Content starts
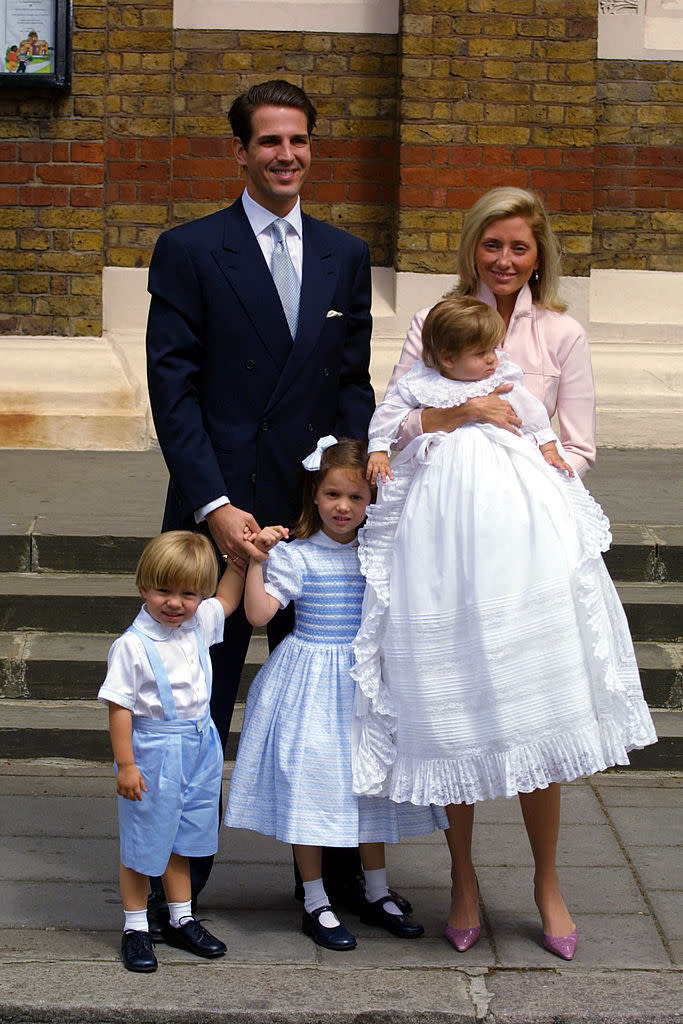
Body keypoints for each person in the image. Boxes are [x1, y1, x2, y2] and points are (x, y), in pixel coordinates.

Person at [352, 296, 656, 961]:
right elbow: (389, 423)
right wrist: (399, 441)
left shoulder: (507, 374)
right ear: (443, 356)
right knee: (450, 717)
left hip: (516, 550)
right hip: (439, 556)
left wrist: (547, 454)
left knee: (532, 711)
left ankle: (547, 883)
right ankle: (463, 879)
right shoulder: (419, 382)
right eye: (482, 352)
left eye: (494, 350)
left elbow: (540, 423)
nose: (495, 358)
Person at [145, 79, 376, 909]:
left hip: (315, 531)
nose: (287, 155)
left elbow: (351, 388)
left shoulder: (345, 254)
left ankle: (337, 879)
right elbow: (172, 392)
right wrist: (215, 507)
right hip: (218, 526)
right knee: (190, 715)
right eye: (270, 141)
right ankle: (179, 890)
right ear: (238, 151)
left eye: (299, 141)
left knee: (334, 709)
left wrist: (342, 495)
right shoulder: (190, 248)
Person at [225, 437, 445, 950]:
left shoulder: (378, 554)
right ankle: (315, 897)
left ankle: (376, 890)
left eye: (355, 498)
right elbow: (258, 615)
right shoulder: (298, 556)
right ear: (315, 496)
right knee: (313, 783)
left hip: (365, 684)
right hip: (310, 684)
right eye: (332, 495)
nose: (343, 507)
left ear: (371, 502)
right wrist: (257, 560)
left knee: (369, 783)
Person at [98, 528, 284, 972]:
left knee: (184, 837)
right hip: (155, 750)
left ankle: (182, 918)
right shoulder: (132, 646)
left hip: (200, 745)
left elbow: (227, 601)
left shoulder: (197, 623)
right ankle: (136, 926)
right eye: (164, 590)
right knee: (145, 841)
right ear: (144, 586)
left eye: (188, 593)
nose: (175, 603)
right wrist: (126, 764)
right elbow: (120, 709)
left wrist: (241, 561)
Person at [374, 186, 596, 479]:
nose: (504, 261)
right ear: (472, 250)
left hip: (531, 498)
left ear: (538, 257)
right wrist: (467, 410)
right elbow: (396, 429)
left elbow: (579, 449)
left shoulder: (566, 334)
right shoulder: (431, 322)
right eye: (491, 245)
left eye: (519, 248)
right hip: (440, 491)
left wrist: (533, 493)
Content ends
Content starts
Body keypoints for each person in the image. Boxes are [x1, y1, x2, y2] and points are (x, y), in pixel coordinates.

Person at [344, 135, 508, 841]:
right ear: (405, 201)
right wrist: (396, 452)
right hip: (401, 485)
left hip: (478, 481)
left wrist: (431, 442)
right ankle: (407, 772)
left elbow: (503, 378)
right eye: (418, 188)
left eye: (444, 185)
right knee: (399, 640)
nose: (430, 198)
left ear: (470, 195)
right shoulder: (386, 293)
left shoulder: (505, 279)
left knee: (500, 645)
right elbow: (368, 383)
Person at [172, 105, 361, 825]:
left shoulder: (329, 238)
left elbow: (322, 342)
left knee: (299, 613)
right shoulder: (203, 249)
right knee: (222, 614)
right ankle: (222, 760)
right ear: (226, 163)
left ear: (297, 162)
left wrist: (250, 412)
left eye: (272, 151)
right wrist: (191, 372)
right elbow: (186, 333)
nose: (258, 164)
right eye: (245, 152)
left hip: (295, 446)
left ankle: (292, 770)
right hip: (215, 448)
Content ends
Content starts
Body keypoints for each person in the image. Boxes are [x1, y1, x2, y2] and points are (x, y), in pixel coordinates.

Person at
Content ends
Your task
All lines above from the line with "left elbow: (540, 423)" through the line with "left eye: (299, 141)", both included, are to be set down exactly, with nothing else.

Response for this exercise
left elbow: (540, 423)
nose: (495, 358)
Person at [145, 79, 376, 909]:
left hip: (315, 531)
nose: (287, 155)
left elbow: (351, 388)
left shoulder: (345, 254)
left ankle: (337, 879)
right elbow: (172, 392)
right wrist: (215, 507)
right hip: (218, 526)
right knee: (190, 715)
right eye: (270, 141)
right ankle: (179, 890)
right ear: (238, 151)
left eye: (299, 141)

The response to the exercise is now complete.